(Data in question format)
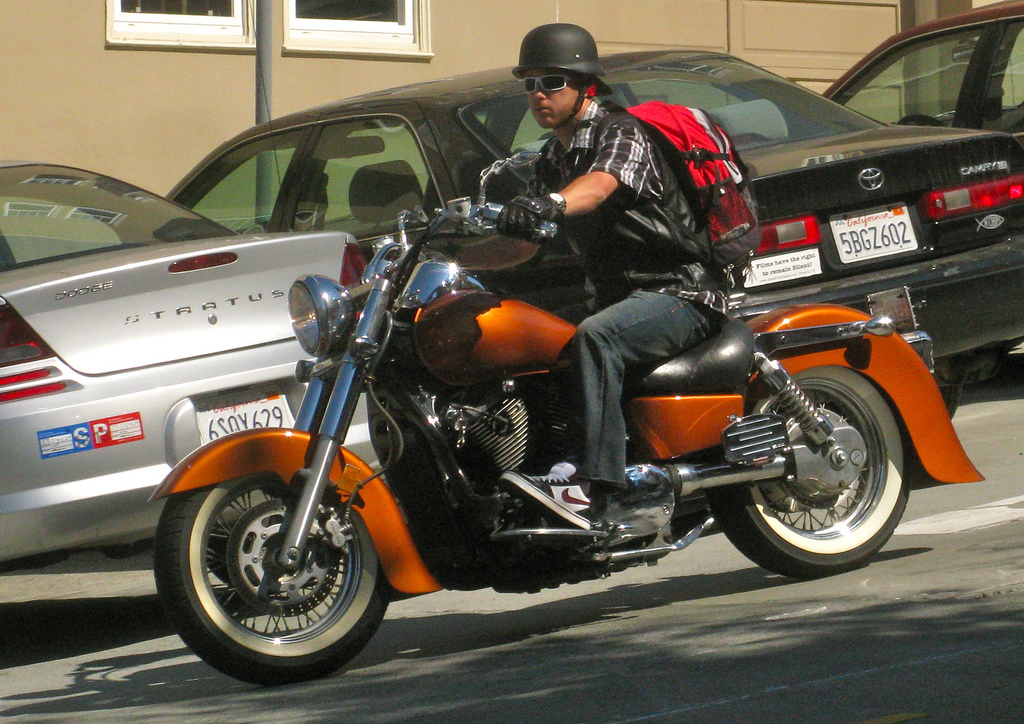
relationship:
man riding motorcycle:
[477, 17, 730, 530] [142, 142, 987, 687]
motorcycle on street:
[142, 142, 987, 687] [5, 370, 1023, 718]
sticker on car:
[35, 415, 149, 451] [1, 168, 302, 587]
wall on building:
[102, 65, 194, 158] [0, 0, 507, 160]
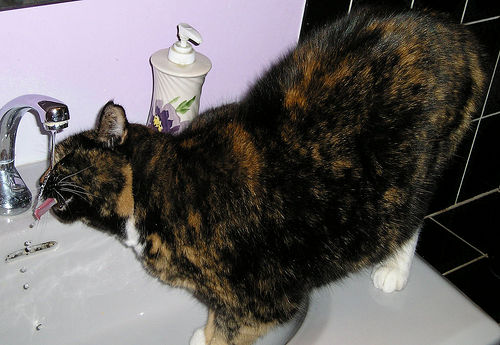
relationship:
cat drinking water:
[23, 1, 492, 344] [50, 132, 58, 164]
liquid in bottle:
[164, 79, 191, 93] [145, 25, 213, 136]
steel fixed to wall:
[2, 165, 34, 216] [1, 5, 253, 101]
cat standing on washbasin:
[23, 1, 492, 344] [388, 267, 495, 343]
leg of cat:
[208, 291, 268, 342] [23, 1, 492, 344]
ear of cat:
[90, 101, 133, 143] [23, 1, 492, 344]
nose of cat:
[37, 172, 54, 187] [23, 1, 492, 344]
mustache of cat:
[37, 188, 57, 197] [23, 1, 492, 344]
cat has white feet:
[23, 1, 492, 344] [375, 247, 410, 291]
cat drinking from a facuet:
[23, 1, 492, 344] [1, 92, 66, 222]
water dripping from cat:
[50, 132, 58, 164] [23, 1, 492, 344]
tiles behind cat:
[430, 4, 498, 259] [23, 1, 492, 344]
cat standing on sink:
[23, 1, 492, 344] [1, 218, 180, 344]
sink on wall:
[1, 218, 180, 344] [1, 5, 253, 101]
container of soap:
[145, 25, 213, 136] [169, 43, 195, 65]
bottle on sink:
[145, 25, 213, 136] [1, 218, 180, 344]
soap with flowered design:
[169, 43, 195, 65] [151, 96, 189, 130]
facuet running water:
[1, 92, 66, 222] [50, 132, 58, 164]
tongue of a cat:
[32, 200, 54, 216] [23, 1, 492, 344]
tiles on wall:
[430, 4, 498, 259] [1, 5, 253, 101]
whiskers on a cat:
[55, 157, 109, 216] [23, 1, 492, 344]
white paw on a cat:
[192, 327, 205, 343] [23, 1, 492, 344]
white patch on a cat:
[118, 214, 151, 262] [23, 1, 492, 344]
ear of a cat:
[90, 101, 133, 143] [23, 1, 492, 344]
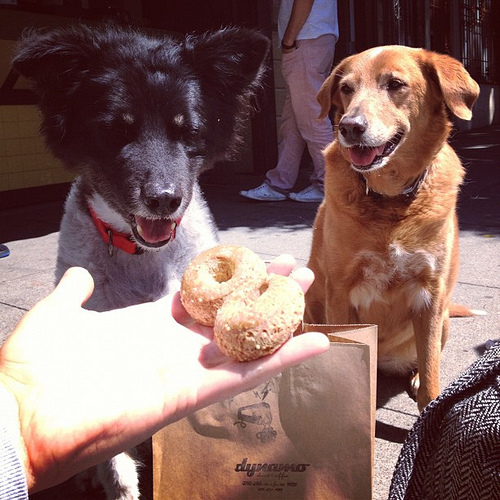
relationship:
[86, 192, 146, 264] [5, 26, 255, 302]
collar on dog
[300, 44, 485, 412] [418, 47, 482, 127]
dog with h ear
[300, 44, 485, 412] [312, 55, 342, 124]
dog with h ear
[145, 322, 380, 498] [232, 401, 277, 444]
bag with a logo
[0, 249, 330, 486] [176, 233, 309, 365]
hand with dog treats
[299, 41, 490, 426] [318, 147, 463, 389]
dog with fur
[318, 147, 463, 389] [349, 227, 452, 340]
fur on its chest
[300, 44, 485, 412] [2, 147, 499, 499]
dog sitting on a sidewalk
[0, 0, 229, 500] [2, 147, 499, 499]
dog sitting on a sidewalk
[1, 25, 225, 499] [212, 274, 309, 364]
dog looking at donut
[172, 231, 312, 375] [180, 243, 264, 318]
donut looking at donut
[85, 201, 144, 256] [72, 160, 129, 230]
collar around dog's neck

- _Exercise goal_: Format the listing as a numbered list, starting at the line that contains "[300, 44, 485, 412] [2, 147, 499, 499]" and ending at the end of the listing, with any blank lines omitted.

- _Task output_:
1. [300, 44, 485, 412] [2, 147, 499, 499]
2. dog sitting on a sidewalk
3. [0, 0, 229, 500] [2, 147, 499, 499]
4. dog sitting on a sidewalk
5. [1, 25, 225, 499] [212, 274, 309, 364]
6. dog looking at donut
7. [172, 231, 312, 375] [180, 243, 264, 318]
8. donut looking at donut
9. [85, 201, 144, 256] [72, 160, 129, 230]
10. collar around dog's neck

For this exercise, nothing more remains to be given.